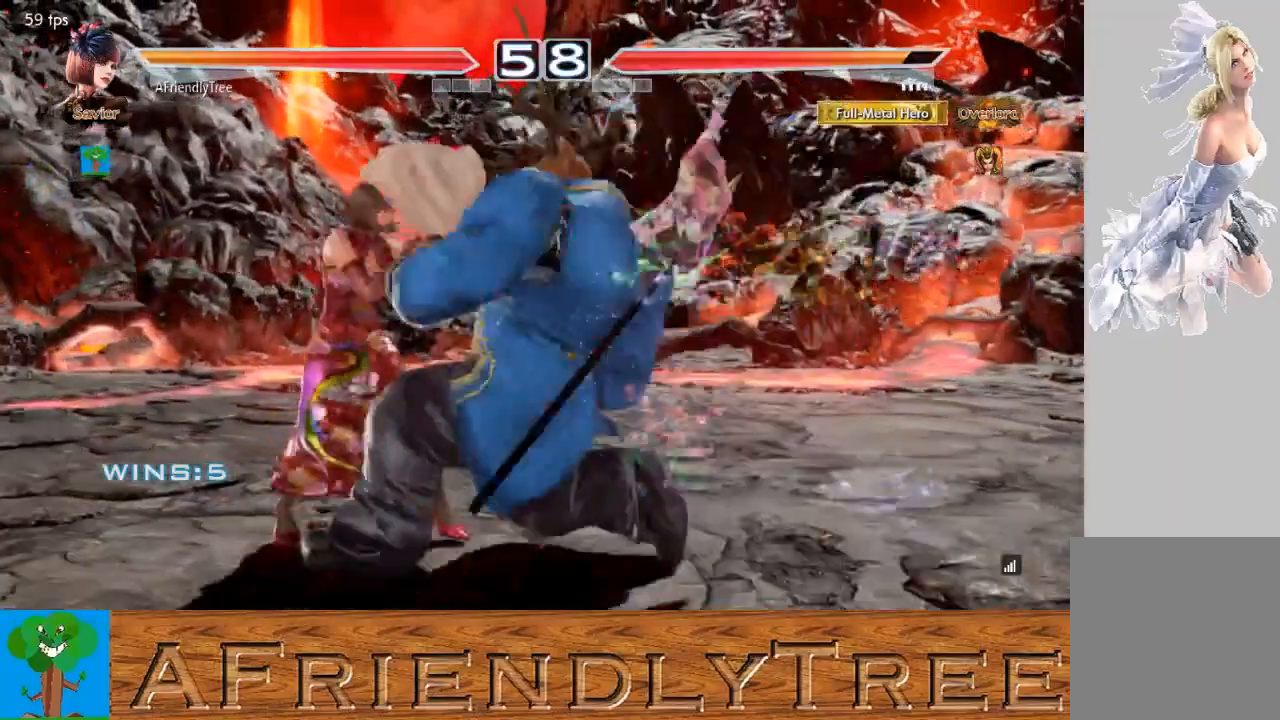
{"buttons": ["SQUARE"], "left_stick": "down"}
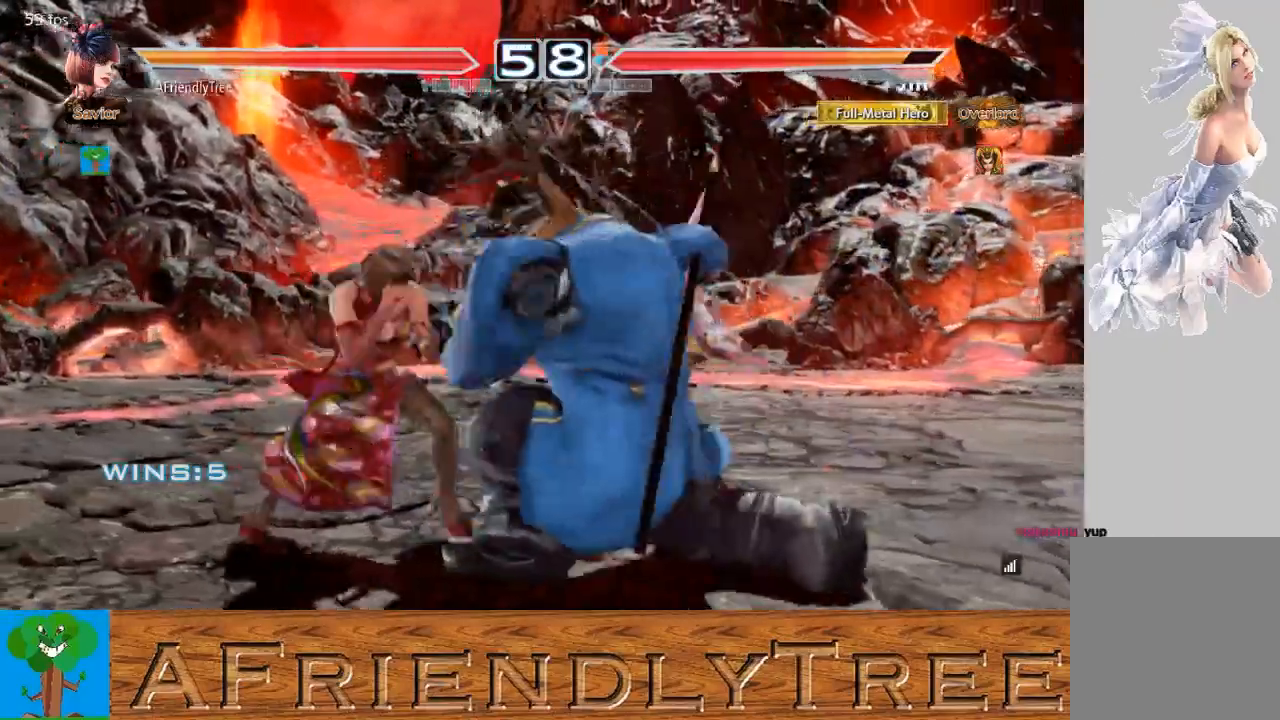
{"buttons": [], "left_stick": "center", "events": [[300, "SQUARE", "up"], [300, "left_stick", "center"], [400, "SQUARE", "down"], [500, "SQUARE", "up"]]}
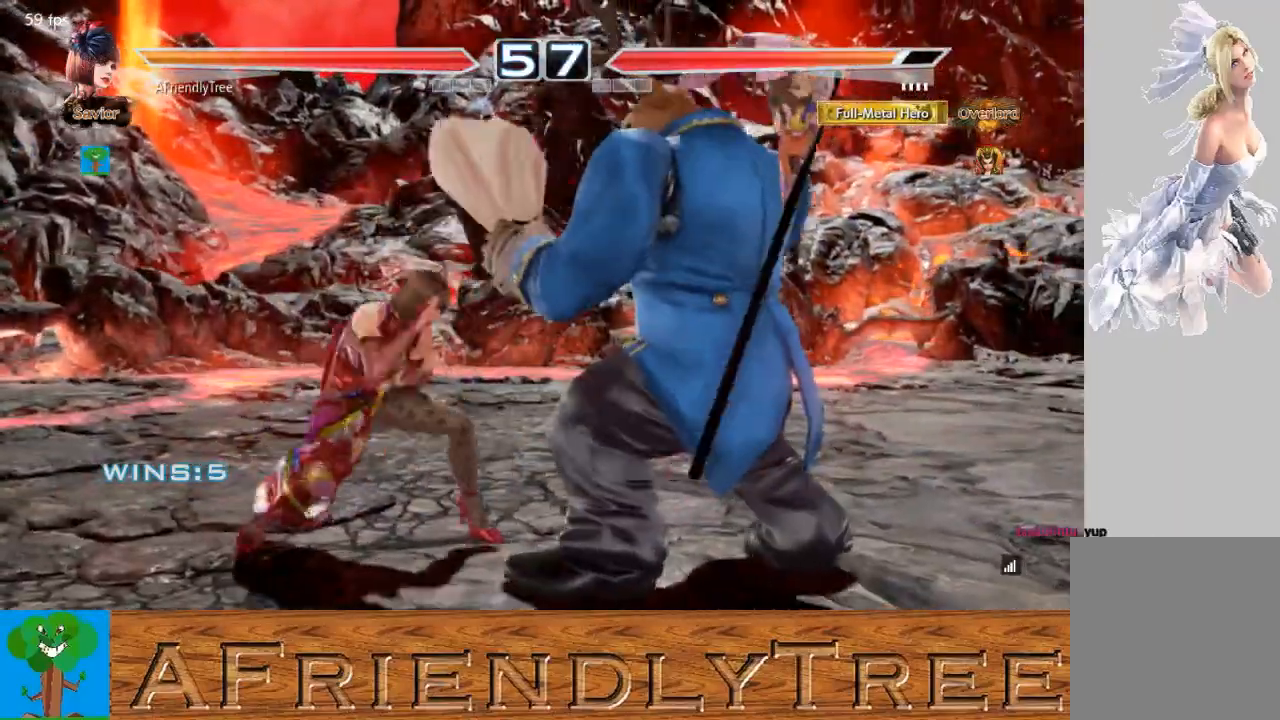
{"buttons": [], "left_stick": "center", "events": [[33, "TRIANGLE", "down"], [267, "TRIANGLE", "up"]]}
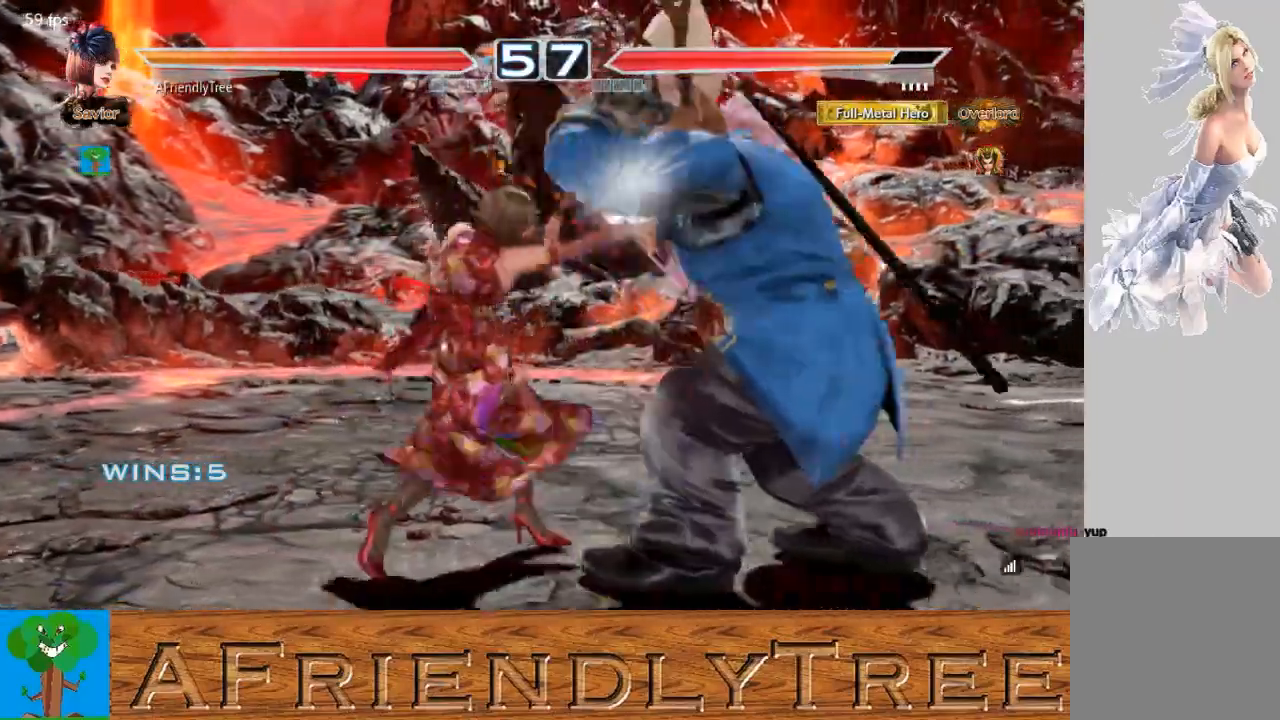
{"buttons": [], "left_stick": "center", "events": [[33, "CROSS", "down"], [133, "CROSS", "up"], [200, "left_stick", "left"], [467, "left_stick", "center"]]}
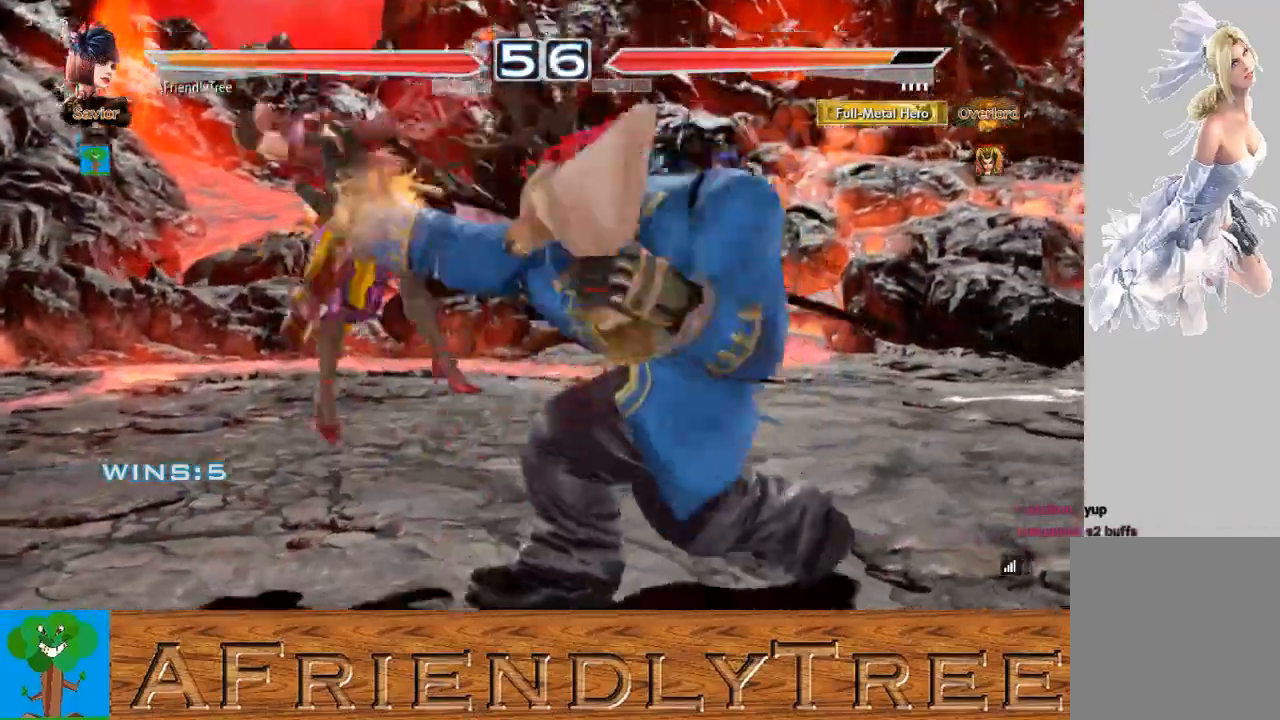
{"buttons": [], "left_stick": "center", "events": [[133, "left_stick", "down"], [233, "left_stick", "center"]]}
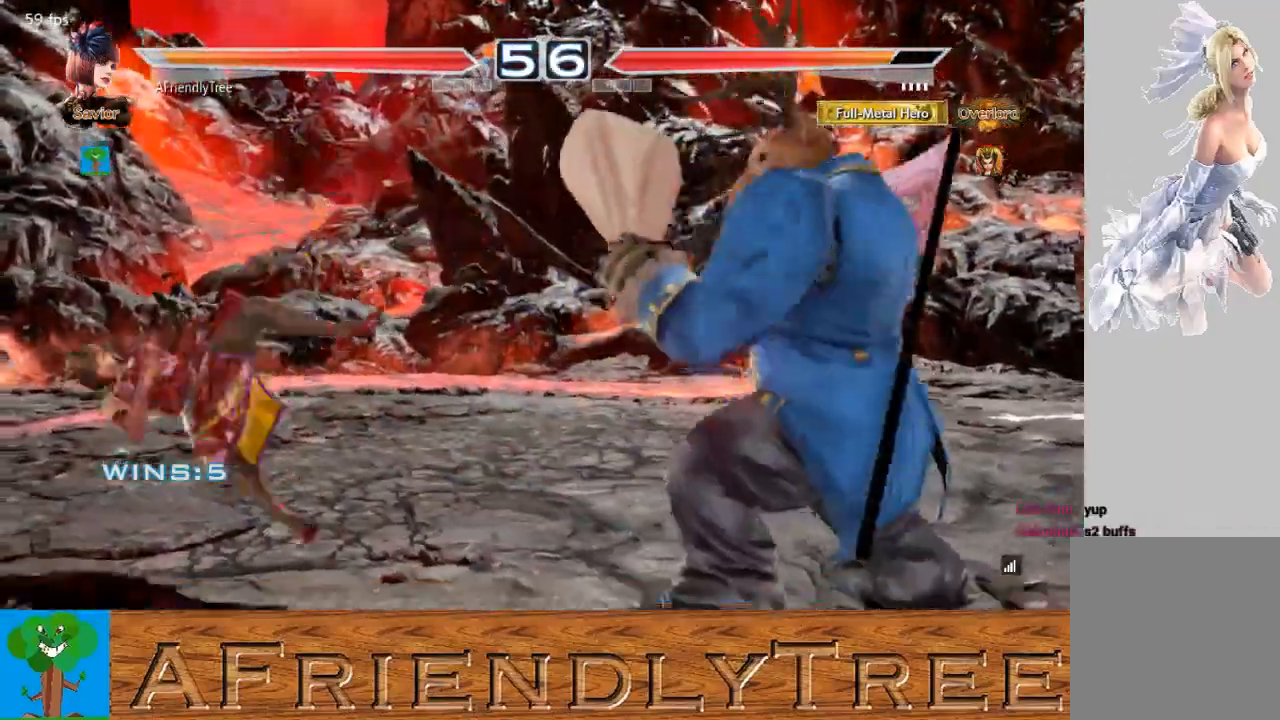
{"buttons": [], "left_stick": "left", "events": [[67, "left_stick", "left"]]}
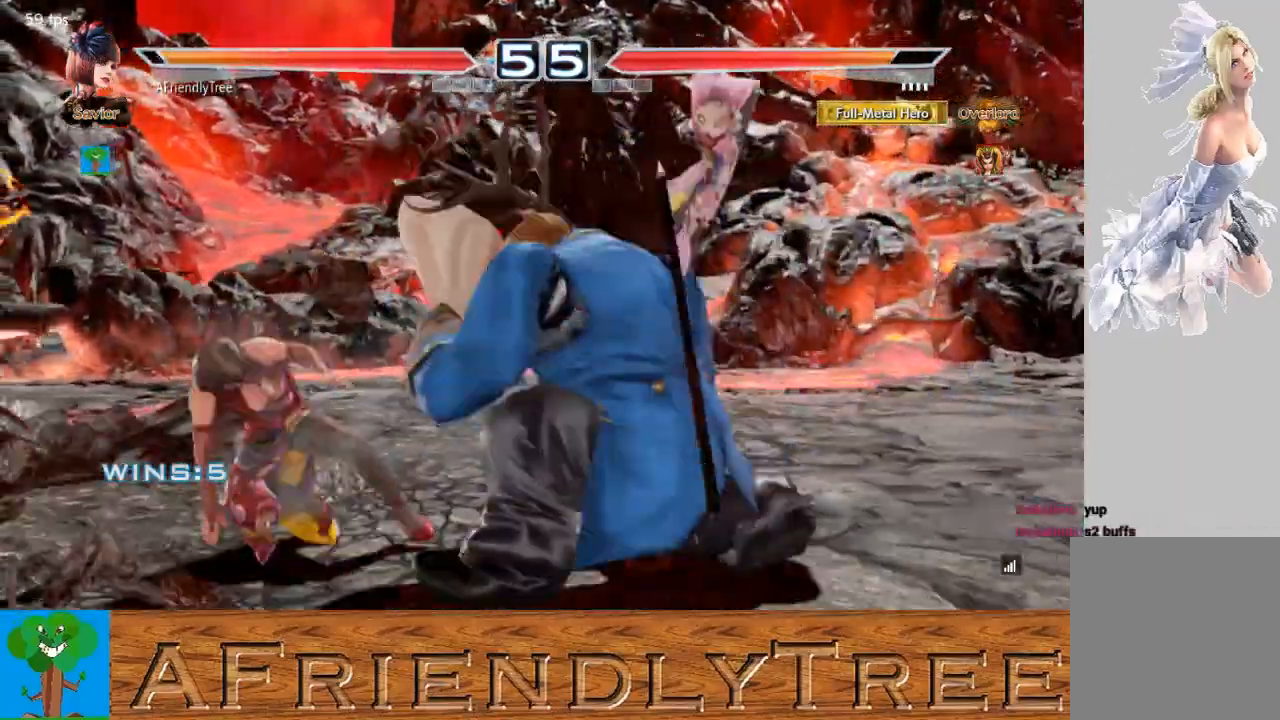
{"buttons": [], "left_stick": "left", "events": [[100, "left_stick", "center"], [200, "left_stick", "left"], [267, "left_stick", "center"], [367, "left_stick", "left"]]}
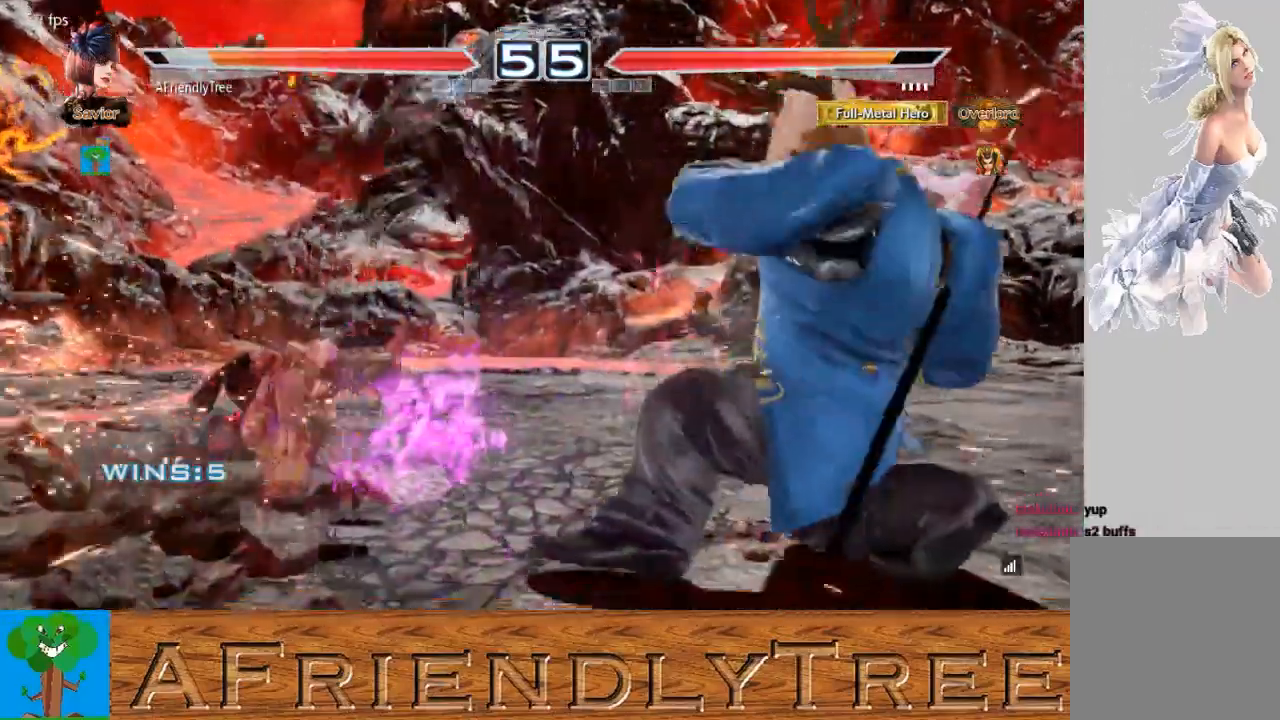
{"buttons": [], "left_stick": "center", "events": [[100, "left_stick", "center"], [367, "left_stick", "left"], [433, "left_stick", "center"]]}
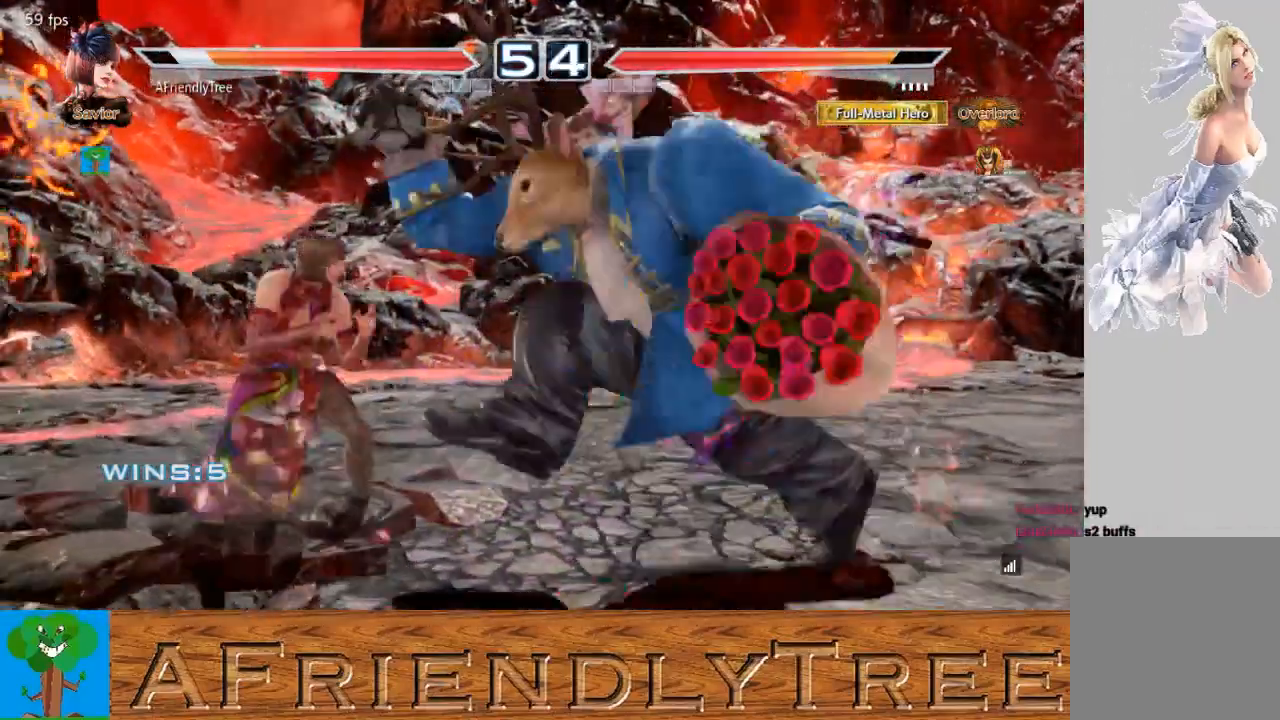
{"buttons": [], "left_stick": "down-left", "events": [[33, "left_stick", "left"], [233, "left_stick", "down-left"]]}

------------

[Your assignment] Above are records to transcribe exactly; leave their pictures out.

[Answer to this problem]
{"buttons": ["SQUARE"], "left_stick": "down"}
{"buttons": [], "left_stick": "center", "events": [[300, "SQUARE", "up"], [300, "left_stick", "center"], [400, "SQUARE", "down"], [500, "SQUARE", "up"]]}
{"buttons": [], "left_stick": "center", "events": [[33, "TRIANGLE", "down"], [267, "TRIANGLE", "up"]]}
{"buttons": [], "left_stick": "center", "events": [[33, "CROSS", "down"], [133, "CROSS", "up"], [200, "left_stick", "left"], [467, "left_stick", "center"]]}
{"buttons": [], "left_stick": "center", "events": [[133, "left_stick", "down"], [233, "left_stick", "center"]]}
{"buttons": [], "left_stick": "left", "events": [[67, "left_stick", "left"]]}
{"buttons": [], "left_stick": "left", "events": [[100, "left_stick", "center"], [200, "left_stick", "left"], [267, "left_stick", "center"], [367, "left_stick", "left"]]}
{"buttons": [], "left_stick": "center", "events": [[100, "left_stick", "center"], [367, "left_stick", "left"], [433, "left_stick", "center"]]}
{"buttons": [], "left_stick": "down-left", "events": [[33, "left_stick", "left"], [233, "left_stick", "down-left"]]}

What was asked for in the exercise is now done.